### Your objective
Put every line of the rows below into a Markdown table with two columns, "Row" for the line's number and "Line" for its text. Leave out the pictures and any blank lines.

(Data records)
□ □ □ □ □

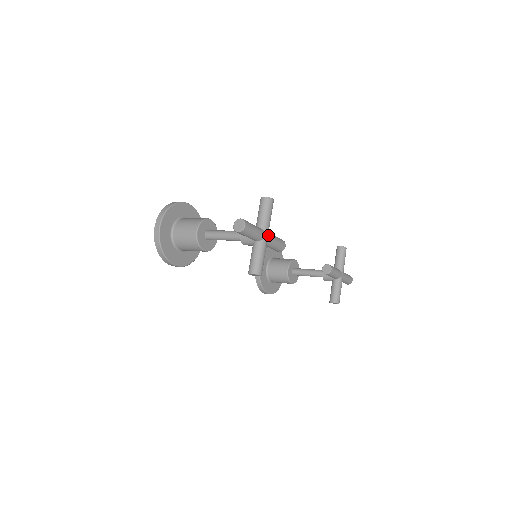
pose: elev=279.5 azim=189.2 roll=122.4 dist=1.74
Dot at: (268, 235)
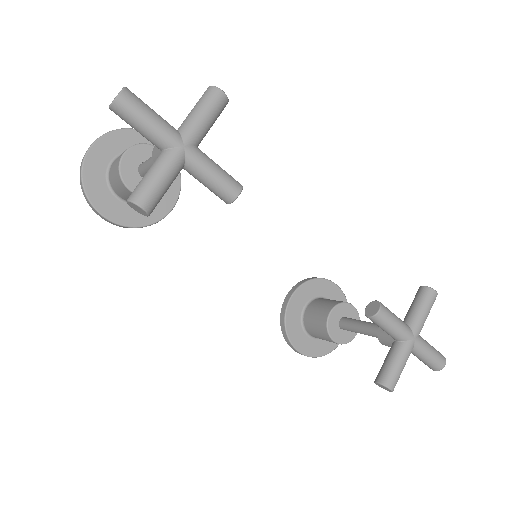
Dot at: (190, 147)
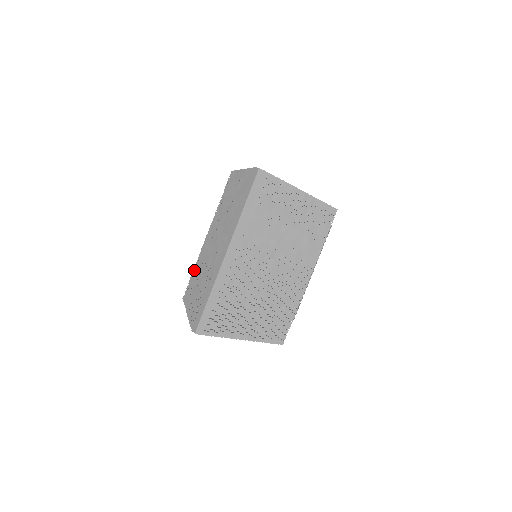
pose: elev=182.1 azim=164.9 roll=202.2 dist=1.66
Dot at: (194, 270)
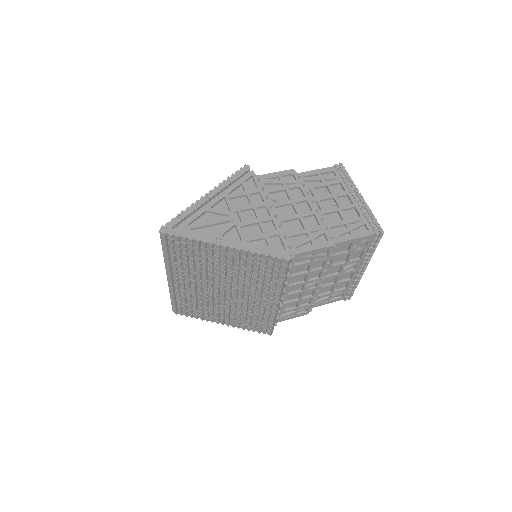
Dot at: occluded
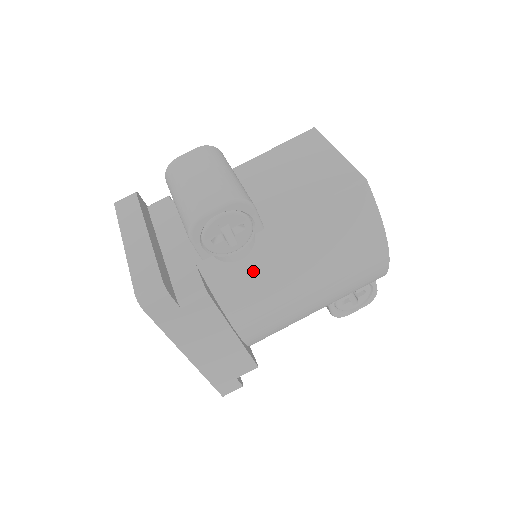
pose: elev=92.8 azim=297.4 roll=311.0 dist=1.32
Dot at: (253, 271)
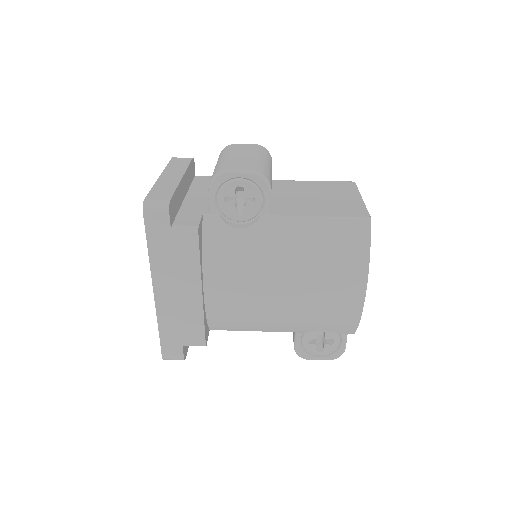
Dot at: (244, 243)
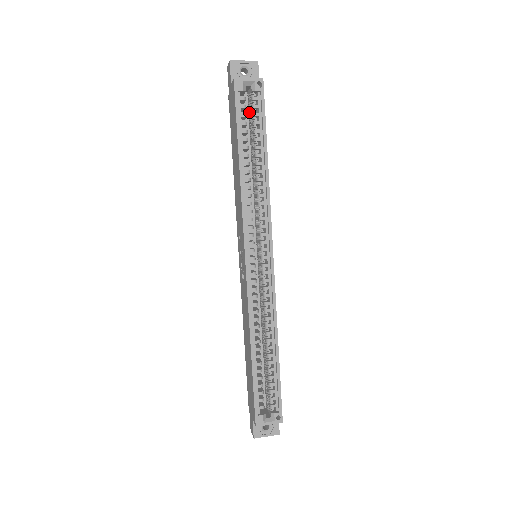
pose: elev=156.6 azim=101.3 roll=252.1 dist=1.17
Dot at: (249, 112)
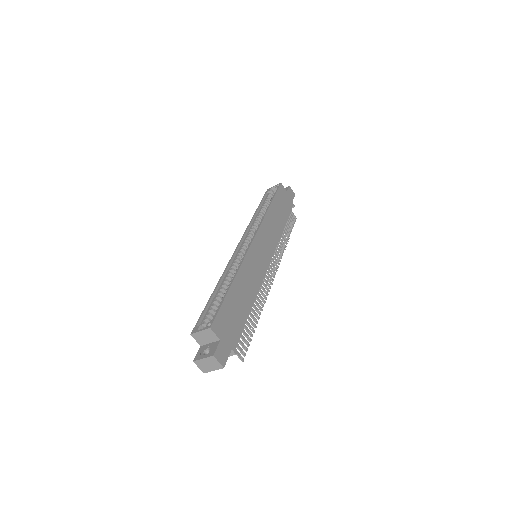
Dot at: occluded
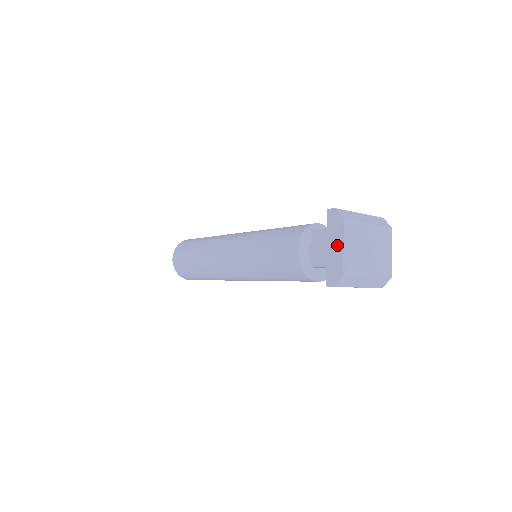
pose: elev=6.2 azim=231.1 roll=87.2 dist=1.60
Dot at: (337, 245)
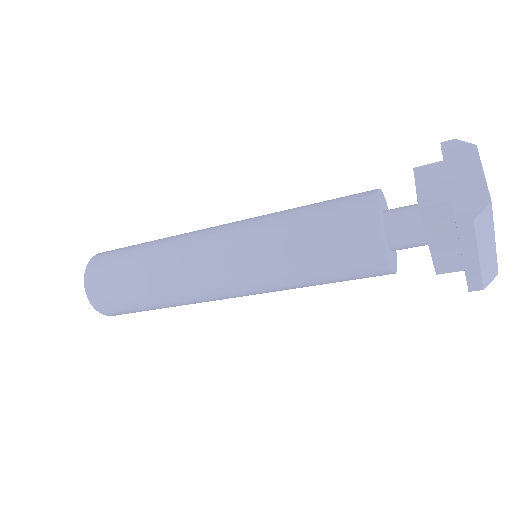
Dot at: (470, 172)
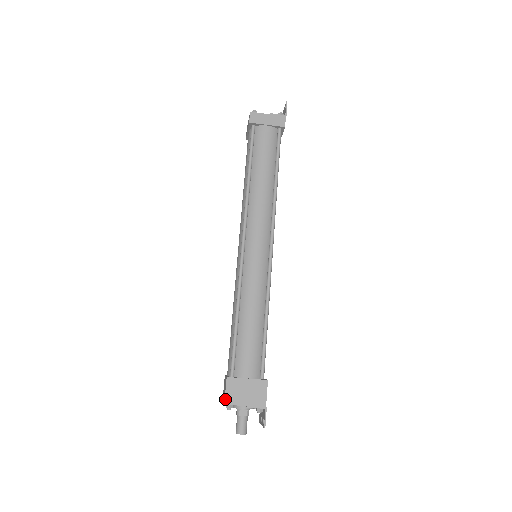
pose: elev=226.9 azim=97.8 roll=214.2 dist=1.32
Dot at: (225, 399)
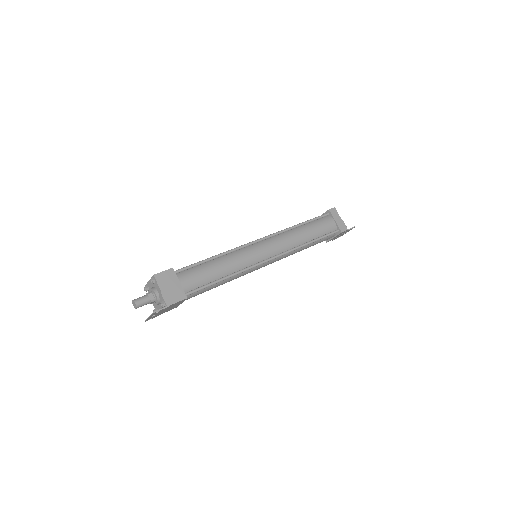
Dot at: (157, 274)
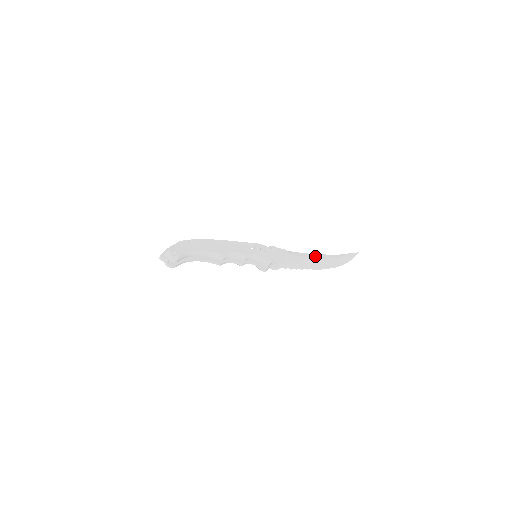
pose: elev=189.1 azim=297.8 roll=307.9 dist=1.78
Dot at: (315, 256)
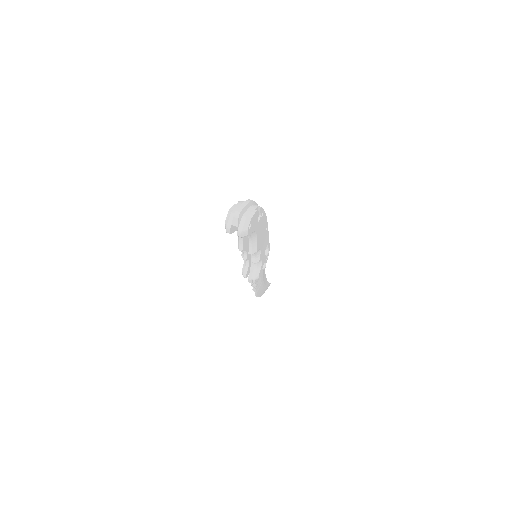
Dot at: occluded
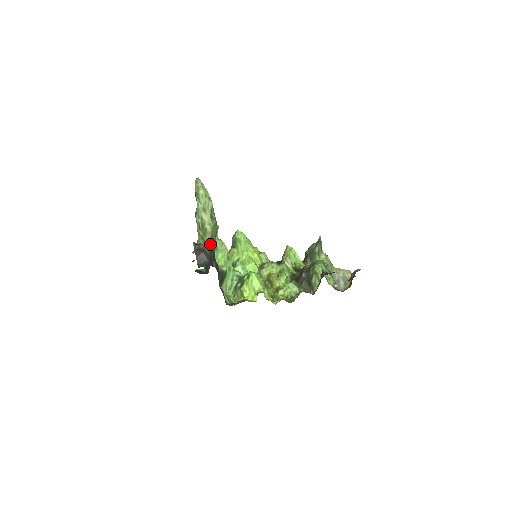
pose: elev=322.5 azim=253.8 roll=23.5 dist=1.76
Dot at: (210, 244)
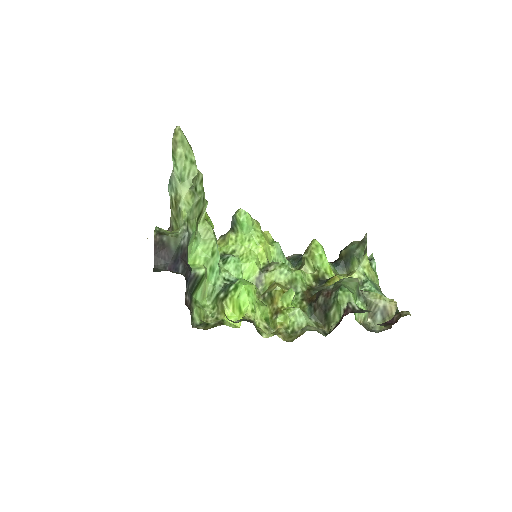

□ □ □ □ □

### Problem solution
| Row | Line |
|---|---|
| 1 | pose: elev=279.5 azim=189.2 roll=122.4 dist=1.74 |
| 2 | Dot at: (268, 235) |
| 3 | Dot at: (190, 147) |
| 4 | pose: elev=182.1 azim=164.9 roll=202.2 dist=1.66 |
| 5 | Dot at: (194, 270) |
| 6 | Dot at: occluded |
| 7 | pose: elev=92.8 azim=297.4 roll=311.0 dist=1.32 |
| 8 | Dot at: (253, 271) |
| 9 | Dot at: (244, 243) |
| 10 | pose: elev=156.6 azim=101.3 roll=252.1 dist=1.17 |
| 11 | Dot at: (249, 112) |
| 12 | Dot at: occluded |
| 13 | pose: elev=6.2 azim=231.1 roll=87.2 dist=1.60 |
| 14 | Dot at: (337, 245) |
| 15 | Dot at: (470, 172) |
| 16 | pose: elev=226.9 azim=97.8 roll=214.2 dist=1.32 |
| 17 | Dot at: (225, 399) |
| 18 | Dot at: (157, 274) |
| 19 | pose: elev=189.1 azim=297.8 roll=307.9 dist=1.78 |
| 20 | Dot at: (315, 256) |
| 21 | Dot at: occluded |
| 22 | pose: elev=322.5 azim=253.8 roll=23.5 dist=1.76 |
| 23 | Dot at: (210, 244) |